Entry 0094: Ralph McInerny on the Philosophy of Being
in Fides et ratio
in Fides et ratio
Ralph McInerny writes,
In Fides et ratio n. 4, John Paul II speaks of what he calls "Implicit Philosophy," the truths anyone can be expected to know. His reason for enumerating these truths is that he sees them as the means of overcoming the scandal of philosophy, the dozens of radically different philosophical systems competing for our allegiance. Anyone will detect the Thomistic echoes in the list of tenets of Implicit Philosophy. The Pope's procedure makes clear why he too points us to Thomas and why Thomism is not just another system. We are not being urged to be Thomists as opposed to Hegelians or phenomenologists or whatever. We are being urged to do philosophy well.
The great presupposition of doing philosophy well is that one begin well. The beginnings of philosophy are not acquired in Philosophy 101. They are had before one begins the study of philosophy. The principles or starting points of philosophy are the truths that any human person can be expected already to know. Philosophy moves off from them, not to replace or abandon them, but to develop their implications.
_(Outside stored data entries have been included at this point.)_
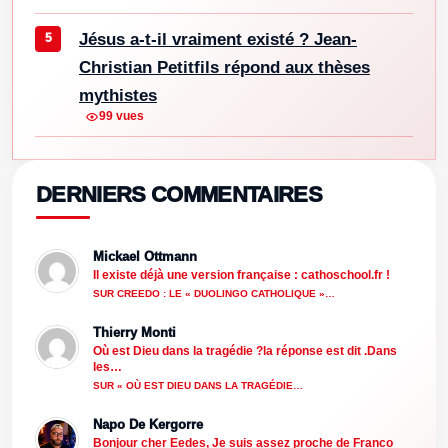
Jésus a-t-il vraiment existé ? Jean-
Christian Petitfils répond aux thèses
mythistes
99 vues
DERNIERS COMMENTAIRES
Mickael Ottmann
Il existe déjà une version française : cathoschool.fr !
SUR CREEDO : LE « DUOLINGO CATHOLIQUE »…
Thierry Monti
Où est Dieu dans la tragédie ?la réponse est dit .Dans
les…
SUR « OÙ EST DIEU DANS LA TRAGÉDIE…
Napo De Kergorre
Bonjour cher Eedes, Je suis assez proche de Franco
Any philosophical position that is at variance with these starting points has gone off the rails.
Ralph McInerny, “Thomistic Natural Law and Aristotelian Philosophy,” in St. Thomas Aquinas and the natural law tradition: contemporary perspectives, ed. John Goyette, Mark S. Latkovic, and Richard S. Myers (Washington, D.C.: The Catholic University of America Press, 2004), 37-38.